If these retained EU Directives and the threats of legal action were removed, water companies’ only obligations would be to maximise returns to their (often foreign) shareholders and give generous bonuses to their chief executives. They would be free to dump as much sewage into our rivers and coastal bathing areas as they liked. They would no longer need to invest billions in improving their sewage works and upgrading infrastructure. Foreign investors would like the short-term increase in profitability, but wouldn’t necessarily care about the pollution of UK waters, or the loss of the jobs that would otherwise have been created. Share prices in those companies would probably rise. Foreign buyers would snap up UK companies, made suddenly much cheaper thanks to the fall in the pound.

This seems to be the so called “Growth” that this disgraceful Government proudly says it wants to achieve.

To take another example: the EU’s Ecodesign Directive was introduced in 2008 and sets important standards for the energy efficiency and reparability of electrical products. These aim to reduce both running costs and carbon emissions, and include a requirement that devices must draw negligible power when on standby.  Removing these could take us back to the days when a TV left on standby could use over 100kWh of electricity (costing £34 a year) to do absolutely nothing.  Do we want this?  Do UK manufacturers really want the complexity and uncertainties of having to produce energy efficient versions of their products for the EU market, while having to compete with a flood of cheap, poor quality imports newly allowed into their home market?  It would be a nightmare.
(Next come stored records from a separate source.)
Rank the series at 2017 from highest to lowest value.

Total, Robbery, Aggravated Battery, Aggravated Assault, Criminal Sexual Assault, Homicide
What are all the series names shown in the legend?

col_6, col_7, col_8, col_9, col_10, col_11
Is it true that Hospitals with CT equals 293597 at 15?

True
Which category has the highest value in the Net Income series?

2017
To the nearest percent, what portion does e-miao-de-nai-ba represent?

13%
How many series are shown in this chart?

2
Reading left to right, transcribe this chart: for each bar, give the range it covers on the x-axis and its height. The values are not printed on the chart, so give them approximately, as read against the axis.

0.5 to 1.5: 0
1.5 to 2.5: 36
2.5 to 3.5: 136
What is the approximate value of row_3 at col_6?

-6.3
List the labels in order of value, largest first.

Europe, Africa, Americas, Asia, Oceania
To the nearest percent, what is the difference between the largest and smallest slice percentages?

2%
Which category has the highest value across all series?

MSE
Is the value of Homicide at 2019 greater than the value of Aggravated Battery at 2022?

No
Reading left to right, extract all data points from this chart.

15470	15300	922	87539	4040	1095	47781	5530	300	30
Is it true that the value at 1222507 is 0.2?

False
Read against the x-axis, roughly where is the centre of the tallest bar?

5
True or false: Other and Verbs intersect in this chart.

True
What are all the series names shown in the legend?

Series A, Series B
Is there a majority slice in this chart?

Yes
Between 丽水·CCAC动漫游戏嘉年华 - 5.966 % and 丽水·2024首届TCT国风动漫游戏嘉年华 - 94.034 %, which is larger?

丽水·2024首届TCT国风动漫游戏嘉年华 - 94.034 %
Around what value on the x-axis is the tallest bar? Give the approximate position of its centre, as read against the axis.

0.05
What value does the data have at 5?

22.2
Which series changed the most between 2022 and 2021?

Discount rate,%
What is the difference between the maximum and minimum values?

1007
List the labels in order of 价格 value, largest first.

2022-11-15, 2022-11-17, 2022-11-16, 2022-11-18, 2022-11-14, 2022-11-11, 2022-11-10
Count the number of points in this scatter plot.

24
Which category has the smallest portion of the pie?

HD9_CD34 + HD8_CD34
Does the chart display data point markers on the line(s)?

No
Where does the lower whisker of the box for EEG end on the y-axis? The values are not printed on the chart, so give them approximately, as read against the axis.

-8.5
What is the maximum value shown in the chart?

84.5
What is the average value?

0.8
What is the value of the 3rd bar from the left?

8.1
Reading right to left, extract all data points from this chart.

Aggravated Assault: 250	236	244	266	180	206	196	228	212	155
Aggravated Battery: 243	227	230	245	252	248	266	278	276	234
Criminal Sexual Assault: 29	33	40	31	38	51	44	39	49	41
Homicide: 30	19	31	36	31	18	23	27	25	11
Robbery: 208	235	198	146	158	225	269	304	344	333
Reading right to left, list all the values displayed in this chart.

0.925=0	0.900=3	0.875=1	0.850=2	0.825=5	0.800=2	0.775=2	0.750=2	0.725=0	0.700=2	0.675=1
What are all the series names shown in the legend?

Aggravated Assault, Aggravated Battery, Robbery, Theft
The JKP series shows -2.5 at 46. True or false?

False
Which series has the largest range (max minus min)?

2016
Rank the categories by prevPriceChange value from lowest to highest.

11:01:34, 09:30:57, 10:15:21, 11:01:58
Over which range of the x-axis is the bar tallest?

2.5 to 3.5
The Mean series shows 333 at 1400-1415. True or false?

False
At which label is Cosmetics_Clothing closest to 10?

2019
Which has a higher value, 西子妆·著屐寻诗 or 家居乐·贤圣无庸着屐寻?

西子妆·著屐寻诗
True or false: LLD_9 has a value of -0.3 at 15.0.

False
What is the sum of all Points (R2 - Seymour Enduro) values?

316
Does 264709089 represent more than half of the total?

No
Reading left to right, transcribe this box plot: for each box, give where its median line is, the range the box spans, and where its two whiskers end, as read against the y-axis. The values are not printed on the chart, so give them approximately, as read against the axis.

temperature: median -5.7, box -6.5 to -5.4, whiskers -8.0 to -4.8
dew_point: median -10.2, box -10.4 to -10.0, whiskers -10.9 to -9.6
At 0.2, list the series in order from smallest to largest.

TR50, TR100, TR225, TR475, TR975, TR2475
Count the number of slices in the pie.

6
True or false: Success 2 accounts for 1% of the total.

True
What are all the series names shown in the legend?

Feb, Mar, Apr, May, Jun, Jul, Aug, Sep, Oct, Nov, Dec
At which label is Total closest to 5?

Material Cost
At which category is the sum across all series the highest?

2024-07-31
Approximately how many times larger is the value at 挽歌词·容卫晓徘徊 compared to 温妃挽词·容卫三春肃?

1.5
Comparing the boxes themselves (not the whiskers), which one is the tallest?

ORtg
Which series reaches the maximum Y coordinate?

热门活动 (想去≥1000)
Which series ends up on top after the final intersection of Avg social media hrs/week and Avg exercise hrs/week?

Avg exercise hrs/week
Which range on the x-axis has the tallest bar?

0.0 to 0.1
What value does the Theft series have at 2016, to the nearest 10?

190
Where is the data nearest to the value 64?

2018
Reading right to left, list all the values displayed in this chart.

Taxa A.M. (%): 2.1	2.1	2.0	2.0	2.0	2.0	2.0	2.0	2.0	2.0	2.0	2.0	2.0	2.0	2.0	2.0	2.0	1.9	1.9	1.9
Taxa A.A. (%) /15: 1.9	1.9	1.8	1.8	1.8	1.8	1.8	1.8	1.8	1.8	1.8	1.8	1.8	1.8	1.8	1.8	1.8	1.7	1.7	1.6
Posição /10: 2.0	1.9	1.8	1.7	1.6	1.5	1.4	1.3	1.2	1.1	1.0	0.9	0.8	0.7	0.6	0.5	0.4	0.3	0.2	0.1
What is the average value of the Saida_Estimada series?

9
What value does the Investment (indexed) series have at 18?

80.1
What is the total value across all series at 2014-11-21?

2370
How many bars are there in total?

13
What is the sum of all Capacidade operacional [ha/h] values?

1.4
These rights and protections were developed and refined over our 40 years membership of the EU, but the new Bill says that ALL of these will be removed on 31 December 2023, unless specifically reviewed and retained.

Behind the scenes, civil servants are faced with balancing an impossible task: meeting the government’s cut-off date for reviewing the legislation vs delivering existing priorities. In any case, it’s a mammoth task for a civil service that Rees-Mogg wants to trim by around 91,000 jobs.

There’s no way this can be done properly within the time limit, and the government clearly recognises this.  MPs will just get a Yes/no vote, with no opportunity to debate and refine the legislation. Worryingly, even if a particular regulation is retained, the bill includes a clause that gives ministers the power to subsequently change, replace or revoke it, without consulting parliament. The Hansard Society has described this as a ‘do whatever you like’ power.

The Government has (slightly laughingly) published a “dashboard” summarising 2400 pieces of Retained EU Law (RUEL) They admit that the list is incomplete, the details limited, and the “search” facility is poor, but they are inviting the public to use this to “highlight any specific regulations that they would like to see amended, repealed or replaced.” Interestingly, the word “retained” is not included.

We, the British public, businesses, NGOs, MPs and lawmakers will need to fight hard to retain our protections, in the face of this outrageous Bonfire of our Rights.